Афросинья подошла к нам, и в руках у нее была депеша со станции.
- Вот, - говорит Афросинья, - сторож Петр со станции принес. Ивану Ивановичу, знать.
- Прочтите, - крикнул мне Иван Иванович с того берега. - Нет, постойте, я сам перейду реку.
Он разделся и полез в воду. Потом выскочил назад на берег, холодна вода.
- Ишь ты, нет, не пойду.
Вернулся на берег и оделся опять.
- Стойте, - сказал Василий Сергеевич. - Я ему ее с камнем переброшу.
Он нашел камень и привязал к камню телеграмму. Развернулся и бросил ее на другой берег.

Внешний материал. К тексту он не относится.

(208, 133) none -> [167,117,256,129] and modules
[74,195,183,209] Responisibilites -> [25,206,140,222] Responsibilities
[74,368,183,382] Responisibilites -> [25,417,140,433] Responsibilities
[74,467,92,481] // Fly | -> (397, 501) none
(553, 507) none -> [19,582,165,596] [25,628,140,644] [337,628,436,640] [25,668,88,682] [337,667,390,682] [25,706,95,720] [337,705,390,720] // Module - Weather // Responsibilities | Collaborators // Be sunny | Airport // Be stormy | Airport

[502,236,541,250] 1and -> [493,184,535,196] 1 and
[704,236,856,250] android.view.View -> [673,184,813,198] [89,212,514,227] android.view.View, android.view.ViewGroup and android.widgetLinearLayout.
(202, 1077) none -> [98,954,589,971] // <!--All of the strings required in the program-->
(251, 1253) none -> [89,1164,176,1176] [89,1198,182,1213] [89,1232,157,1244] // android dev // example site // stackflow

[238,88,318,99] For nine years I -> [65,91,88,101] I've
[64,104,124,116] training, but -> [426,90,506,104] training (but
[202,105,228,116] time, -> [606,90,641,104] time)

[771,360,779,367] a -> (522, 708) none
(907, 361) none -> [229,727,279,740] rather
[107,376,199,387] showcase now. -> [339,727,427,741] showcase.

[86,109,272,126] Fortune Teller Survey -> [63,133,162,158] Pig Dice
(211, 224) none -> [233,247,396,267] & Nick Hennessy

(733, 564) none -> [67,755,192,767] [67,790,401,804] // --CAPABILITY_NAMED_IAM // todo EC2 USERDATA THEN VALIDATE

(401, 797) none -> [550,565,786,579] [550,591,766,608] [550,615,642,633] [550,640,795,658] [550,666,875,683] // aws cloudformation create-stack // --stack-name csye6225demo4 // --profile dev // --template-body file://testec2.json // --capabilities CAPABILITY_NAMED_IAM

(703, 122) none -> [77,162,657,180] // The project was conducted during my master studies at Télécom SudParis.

Но камень не долетел с депешей. Она упала в воду и плыла по реке. Доктор опять разделся, быстро бросился в воду и достал телеграмму. Вылез на берег и читал мокрую телеграмму.
- Вот пишет, - сказал он, - "Уезжаю к мамаше на месяц".
- Кто пишет? - спросил я доктора.
- Жена.
И он взял в руки платье и удочки, побежал по реке ниже, перешел вброд и бледный, дрожа, подошел к нам.
- Где, ну-ка, дайте.
И взял у Юрия Сергеевича бутылку, опрокинул в рот. Одеваясь, говорил:
- Ух, холодна вода. Пронеси, Господи.
Он хлопал себя ладошками, согреваясь.
- Уехала. Ну, я рад. Пусть погостит у мамаши. Мамаша тоже что надо. А я здесь побуду. Эх, хорош шереспер. Фунтов ведь на восемь.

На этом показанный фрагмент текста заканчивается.